Task goal: The lines to copy run from the one containing "levianamente. Assim, motoristas que anseiam" to the very end of the records; give them exactly, and only them, without pictures.

[Records provided — start]

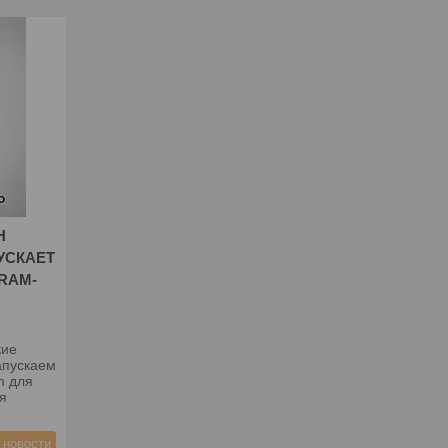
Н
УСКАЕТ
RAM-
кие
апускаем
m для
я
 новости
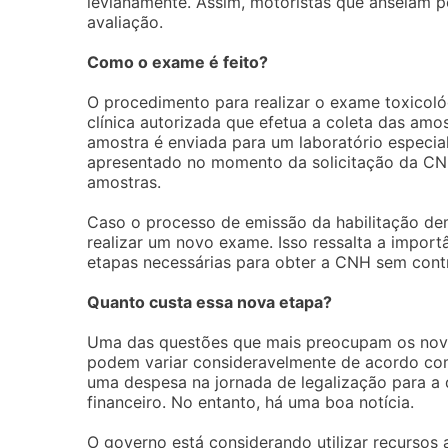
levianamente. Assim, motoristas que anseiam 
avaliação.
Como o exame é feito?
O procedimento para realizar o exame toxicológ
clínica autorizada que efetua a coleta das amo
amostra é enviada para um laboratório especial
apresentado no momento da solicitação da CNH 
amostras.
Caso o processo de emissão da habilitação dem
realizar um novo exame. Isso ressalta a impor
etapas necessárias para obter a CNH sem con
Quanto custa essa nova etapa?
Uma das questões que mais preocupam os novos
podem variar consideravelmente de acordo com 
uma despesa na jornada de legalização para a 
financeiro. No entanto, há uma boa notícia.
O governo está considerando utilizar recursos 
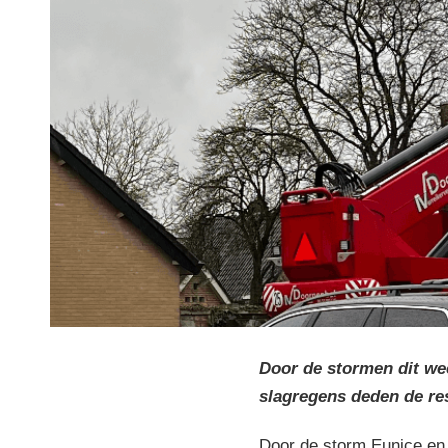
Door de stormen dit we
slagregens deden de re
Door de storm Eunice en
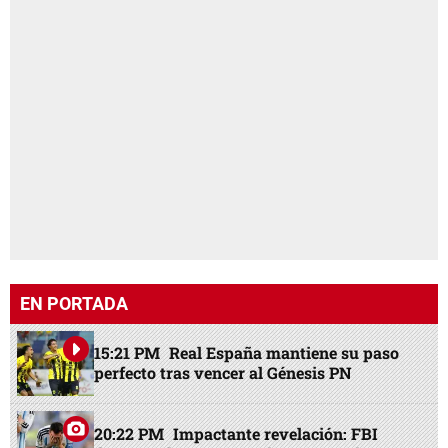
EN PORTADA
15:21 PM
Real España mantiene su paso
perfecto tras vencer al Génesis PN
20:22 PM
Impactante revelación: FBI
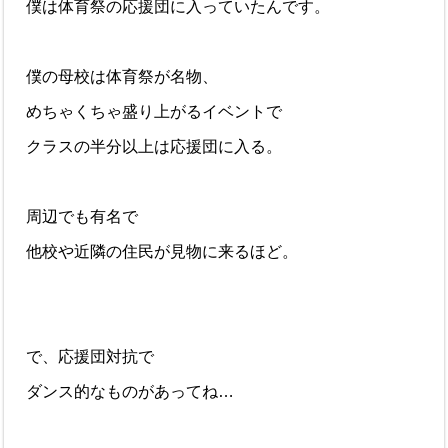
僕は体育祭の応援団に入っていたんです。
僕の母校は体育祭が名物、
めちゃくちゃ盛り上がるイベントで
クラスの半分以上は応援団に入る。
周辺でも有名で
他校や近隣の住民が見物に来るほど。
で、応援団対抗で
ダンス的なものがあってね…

[Records provided — finish]

Answer box:
levianamente. Assim, motoristas que anseiam 
avaliação.
Como o exame é feito?
O procedimento para realizar o exame toxicológ
clínica autorizada que efetua a coleta das amo
amostra é enviada para um laboratório especial
apresentado no momento da solicitação da CNH 
amostras.
Caso o processo de emissão da habilitação dem
realizar um novo exame. Isso ressalta a impor
etapas necessárias para obter a CNH sem con
Quanto custa essa nova etapa?
Uma das questões que mais preocupam os novos
podem variar consideravelmente de acordo com 
uma despesa na jornada de legalização para a 
financeiro. No entanto, há uma boa notícia.
O governo está considerando utilizar recursos 
Door de stormen dit we
slagregens deden de re
Door de storm Eunice en
EN PORTADA
15:21 PM
Real España mantiene su paso
perfecto tras vencer al Génesis PN
20:22 PM
Impactante revelación: FBI
僕は体育祭の応援団に入っていたんです。
僕の母校は体育祭が名物、
めちゃくちゃ盛り上がるイベントで
クラスの半分以上は応援団に入る。
周辺でも有名で
他校や近隣の住民が見物に来るほど。
で、応援団対抗で
ダンス的なものがあってね…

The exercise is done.